§ **Working data**:
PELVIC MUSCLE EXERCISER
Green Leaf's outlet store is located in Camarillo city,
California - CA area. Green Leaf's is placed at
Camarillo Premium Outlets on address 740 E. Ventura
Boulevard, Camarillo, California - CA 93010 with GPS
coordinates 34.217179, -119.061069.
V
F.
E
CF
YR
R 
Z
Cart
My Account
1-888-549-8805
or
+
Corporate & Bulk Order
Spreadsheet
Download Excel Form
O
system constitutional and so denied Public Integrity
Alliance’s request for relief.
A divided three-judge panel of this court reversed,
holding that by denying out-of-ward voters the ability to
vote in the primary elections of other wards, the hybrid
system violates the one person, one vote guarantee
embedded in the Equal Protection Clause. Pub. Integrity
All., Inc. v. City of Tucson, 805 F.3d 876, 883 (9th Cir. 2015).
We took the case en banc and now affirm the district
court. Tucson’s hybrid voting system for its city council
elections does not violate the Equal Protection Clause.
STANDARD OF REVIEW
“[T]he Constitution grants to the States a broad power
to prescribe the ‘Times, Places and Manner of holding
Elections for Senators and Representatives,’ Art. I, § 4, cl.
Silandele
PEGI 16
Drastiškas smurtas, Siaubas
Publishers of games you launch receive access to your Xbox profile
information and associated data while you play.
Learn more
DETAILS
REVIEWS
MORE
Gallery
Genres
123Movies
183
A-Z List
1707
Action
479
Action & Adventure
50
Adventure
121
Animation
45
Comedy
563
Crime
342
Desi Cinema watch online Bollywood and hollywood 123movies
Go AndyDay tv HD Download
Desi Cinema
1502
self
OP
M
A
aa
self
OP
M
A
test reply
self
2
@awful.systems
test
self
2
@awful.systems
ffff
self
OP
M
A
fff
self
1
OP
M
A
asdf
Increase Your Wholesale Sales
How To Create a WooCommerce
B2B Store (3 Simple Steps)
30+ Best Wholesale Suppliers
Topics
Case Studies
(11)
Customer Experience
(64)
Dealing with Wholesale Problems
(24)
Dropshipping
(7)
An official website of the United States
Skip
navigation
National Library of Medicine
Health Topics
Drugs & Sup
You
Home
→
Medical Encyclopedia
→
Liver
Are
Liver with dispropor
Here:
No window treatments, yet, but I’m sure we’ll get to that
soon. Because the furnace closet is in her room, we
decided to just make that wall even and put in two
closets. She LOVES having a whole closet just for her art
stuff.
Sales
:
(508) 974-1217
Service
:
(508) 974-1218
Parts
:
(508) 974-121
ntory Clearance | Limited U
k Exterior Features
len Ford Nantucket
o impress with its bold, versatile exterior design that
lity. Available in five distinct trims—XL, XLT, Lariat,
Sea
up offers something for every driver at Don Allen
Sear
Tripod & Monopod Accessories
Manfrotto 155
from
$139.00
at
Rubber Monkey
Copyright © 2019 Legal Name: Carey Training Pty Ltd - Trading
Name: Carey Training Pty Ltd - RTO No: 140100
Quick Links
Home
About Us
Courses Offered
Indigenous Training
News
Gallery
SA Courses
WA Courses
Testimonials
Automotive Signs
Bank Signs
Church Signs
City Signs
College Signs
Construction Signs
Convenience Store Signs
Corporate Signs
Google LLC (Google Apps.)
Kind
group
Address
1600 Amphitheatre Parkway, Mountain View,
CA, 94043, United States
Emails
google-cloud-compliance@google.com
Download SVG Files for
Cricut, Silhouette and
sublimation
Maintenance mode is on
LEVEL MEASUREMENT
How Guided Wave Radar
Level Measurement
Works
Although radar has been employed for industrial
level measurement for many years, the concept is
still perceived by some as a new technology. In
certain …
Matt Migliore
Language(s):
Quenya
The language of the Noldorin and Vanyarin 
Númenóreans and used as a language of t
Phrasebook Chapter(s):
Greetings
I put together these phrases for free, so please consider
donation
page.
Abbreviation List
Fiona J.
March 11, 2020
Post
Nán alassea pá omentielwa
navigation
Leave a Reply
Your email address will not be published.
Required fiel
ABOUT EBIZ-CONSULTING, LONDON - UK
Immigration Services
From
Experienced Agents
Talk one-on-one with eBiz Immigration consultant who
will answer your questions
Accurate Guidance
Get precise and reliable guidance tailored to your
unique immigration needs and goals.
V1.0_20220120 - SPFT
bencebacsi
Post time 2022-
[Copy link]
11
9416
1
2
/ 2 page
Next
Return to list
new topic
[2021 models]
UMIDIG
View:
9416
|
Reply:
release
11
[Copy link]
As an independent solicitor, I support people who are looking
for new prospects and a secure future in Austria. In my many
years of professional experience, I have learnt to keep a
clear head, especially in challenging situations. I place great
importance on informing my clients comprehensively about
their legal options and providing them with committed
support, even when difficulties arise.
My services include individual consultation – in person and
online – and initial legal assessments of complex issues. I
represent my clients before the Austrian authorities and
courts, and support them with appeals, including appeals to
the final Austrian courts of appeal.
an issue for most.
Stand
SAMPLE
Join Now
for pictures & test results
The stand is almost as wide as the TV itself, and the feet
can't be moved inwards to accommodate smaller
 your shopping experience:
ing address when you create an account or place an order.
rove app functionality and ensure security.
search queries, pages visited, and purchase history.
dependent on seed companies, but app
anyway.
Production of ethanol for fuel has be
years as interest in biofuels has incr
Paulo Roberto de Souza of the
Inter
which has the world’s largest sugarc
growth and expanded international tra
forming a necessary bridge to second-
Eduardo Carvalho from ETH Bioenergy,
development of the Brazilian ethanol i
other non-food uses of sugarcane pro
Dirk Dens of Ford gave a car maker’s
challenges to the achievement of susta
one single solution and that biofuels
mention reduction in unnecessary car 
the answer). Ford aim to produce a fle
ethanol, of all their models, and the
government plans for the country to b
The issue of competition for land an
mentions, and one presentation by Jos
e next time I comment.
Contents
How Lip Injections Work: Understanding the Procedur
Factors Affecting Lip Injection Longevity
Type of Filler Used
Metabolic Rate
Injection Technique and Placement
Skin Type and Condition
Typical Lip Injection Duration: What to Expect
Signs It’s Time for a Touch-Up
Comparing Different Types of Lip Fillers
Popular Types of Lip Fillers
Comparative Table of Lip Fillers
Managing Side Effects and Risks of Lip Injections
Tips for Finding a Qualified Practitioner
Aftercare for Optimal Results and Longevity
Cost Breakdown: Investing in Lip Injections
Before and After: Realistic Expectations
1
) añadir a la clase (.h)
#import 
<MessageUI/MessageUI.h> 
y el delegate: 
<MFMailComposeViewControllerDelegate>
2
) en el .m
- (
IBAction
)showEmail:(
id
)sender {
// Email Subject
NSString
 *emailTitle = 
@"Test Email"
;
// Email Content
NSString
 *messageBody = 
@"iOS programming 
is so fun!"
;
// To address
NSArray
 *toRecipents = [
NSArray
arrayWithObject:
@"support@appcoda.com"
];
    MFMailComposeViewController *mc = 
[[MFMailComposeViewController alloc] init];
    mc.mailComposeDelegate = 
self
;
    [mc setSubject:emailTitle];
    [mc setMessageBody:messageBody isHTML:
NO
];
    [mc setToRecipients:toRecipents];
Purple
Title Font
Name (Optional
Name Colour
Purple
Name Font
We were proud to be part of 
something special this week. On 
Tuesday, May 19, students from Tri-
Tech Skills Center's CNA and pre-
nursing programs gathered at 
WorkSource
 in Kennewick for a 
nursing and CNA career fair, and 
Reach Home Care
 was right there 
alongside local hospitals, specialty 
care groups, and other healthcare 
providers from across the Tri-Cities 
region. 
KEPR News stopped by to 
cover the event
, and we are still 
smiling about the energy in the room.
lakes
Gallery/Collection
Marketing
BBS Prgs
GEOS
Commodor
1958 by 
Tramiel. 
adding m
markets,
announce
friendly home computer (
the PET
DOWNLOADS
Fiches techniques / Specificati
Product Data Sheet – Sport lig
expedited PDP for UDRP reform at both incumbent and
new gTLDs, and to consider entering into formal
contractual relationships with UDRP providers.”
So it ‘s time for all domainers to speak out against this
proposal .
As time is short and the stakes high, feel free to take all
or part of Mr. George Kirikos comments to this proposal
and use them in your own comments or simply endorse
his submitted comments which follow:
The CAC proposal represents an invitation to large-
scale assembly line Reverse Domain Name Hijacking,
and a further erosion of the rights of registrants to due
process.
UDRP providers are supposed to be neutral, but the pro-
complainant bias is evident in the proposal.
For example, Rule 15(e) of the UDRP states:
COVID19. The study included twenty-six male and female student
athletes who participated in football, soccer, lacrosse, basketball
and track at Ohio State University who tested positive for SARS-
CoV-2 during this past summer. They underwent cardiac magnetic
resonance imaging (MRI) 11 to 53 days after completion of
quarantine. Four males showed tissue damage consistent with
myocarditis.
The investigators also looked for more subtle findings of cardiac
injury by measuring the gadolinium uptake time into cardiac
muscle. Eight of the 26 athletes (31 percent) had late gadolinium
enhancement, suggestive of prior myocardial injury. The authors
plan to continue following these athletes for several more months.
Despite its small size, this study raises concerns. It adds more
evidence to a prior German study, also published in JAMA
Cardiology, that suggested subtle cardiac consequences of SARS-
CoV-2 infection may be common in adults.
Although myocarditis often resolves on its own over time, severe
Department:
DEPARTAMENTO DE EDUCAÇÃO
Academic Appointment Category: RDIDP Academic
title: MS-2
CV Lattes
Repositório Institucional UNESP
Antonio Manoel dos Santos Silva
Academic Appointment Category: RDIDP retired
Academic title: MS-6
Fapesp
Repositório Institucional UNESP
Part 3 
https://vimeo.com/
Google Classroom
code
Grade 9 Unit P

§ **Job item**: Every line above with the string "Wholesale" in it should be copied into the answer.

§ **Completed task**:
Increase Your Wholesale Sales
30+ Best Wholesale Suppliers
Dealing with Wholesale Problems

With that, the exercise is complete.